## WHAT TO DO:
Scan the entries below. List each line with "nose".

## DATA RECORDS:

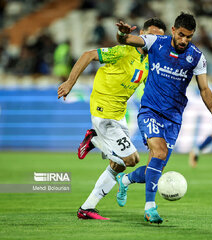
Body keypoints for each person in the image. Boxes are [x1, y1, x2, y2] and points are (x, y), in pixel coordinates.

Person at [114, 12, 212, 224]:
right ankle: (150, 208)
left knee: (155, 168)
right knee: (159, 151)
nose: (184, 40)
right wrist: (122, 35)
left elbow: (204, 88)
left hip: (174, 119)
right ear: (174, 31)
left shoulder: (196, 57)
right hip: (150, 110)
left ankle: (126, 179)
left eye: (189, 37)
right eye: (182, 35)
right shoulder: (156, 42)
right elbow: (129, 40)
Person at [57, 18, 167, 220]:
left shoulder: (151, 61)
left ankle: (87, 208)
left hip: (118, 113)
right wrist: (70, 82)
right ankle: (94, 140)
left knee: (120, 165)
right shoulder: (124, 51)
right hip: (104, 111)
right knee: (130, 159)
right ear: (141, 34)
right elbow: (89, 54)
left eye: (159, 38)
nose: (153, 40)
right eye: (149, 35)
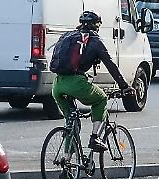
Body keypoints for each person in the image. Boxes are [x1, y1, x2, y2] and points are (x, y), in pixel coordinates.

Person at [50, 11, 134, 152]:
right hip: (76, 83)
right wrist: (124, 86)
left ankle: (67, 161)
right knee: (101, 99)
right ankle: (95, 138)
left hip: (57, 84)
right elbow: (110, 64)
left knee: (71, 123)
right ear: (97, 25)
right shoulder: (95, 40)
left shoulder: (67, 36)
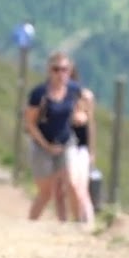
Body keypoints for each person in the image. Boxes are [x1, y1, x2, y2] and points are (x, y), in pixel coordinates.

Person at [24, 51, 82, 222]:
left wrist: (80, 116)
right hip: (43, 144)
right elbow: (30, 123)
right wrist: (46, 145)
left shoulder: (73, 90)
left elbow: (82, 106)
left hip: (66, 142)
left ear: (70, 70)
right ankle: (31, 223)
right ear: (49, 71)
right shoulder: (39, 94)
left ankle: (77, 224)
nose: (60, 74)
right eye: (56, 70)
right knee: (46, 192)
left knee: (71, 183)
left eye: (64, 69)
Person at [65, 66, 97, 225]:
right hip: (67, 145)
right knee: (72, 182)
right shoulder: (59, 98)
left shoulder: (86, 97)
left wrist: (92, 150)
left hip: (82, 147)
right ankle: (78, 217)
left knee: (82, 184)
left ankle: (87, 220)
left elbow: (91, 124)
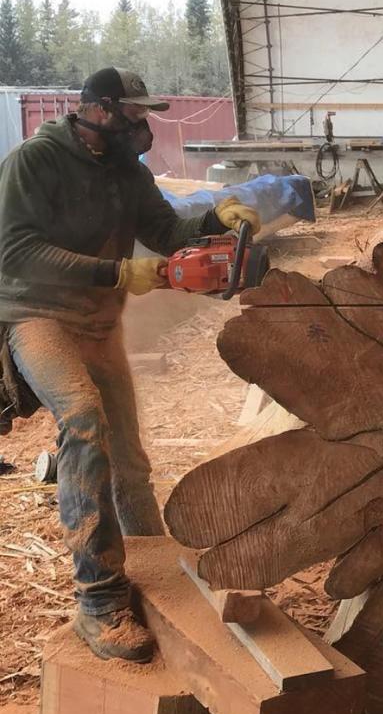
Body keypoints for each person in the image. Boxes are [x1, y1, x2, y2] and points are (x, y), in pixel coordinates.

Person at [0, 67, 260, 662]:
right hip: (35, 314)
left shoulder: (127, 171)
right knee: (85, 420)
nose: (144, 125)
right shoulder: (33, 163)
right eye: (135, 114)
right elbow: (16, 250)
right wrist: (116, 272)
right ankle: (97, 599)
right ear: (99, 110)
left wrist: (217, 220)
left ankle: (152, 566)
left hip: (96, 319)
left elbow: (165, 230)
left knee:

---

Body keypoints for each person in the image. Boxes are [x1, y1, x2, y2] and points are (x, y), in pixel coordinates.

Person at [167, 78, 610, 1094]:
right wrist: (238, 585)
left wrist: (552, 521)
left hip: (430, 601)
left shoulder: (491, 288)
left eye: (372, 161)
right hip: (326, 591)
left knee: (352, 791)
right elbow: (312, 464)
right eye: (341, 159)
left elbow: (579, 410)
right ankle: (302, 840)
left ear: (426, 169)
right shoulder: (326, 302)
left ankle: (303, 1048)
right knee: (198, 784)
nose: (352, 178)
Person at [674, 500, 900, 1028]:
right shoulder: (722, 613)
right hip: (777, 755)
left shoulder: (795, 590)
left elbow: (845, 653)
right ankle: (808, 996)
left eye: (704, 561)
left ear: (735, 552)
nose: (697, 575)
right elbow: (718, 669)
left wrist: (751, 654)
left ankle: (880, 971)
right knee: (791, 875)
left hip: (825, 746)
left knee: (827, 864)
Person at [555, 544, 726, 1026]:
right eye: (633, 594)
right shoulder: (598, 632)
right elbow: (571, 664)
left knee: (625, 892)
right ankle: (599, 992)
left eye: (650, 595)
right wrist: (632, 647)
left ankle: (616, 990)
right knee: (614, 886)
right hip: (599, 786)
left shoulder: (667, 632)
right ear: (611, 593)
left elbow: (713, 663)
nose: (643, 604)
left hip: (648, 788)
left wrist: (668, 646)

--

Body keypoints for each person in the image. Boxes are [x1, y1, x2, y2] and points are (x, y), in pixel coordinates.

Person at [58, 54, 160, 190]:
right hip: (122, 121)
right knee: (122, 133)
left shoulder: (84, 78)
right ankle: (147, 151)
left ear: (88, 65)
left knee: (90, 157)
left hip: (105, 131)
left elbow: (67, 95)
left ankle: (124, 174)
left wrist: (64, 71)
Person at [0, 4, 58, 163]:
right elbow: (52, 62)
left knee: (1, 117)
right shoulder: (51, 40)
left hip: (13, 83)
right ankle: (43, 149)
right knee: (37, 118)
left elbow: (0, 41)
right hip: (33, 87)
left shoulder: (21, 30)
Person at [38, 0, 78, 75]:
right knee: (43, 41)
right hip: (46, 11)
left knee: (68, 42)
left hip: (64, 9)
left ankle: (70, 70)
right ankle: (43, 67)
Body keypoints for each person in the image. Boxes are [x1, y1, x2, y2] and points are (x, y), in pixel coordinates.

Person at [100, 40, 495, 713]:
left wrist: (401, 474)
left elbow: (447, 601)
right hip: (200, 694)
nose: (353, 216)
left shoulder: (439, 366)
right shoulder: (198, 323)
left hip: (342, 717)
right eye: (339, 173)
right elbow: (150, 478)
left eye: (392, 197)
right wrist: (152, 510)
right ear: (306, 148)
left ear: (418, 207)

## ANSWER AREA:
nose: (184, 40)
nose: (153, 40)
nose: (60, 74)
nose: (144, 125)
nose: (352, 178)
nose: (697, 575)
nose: (643, 604)
nose: (353, 216)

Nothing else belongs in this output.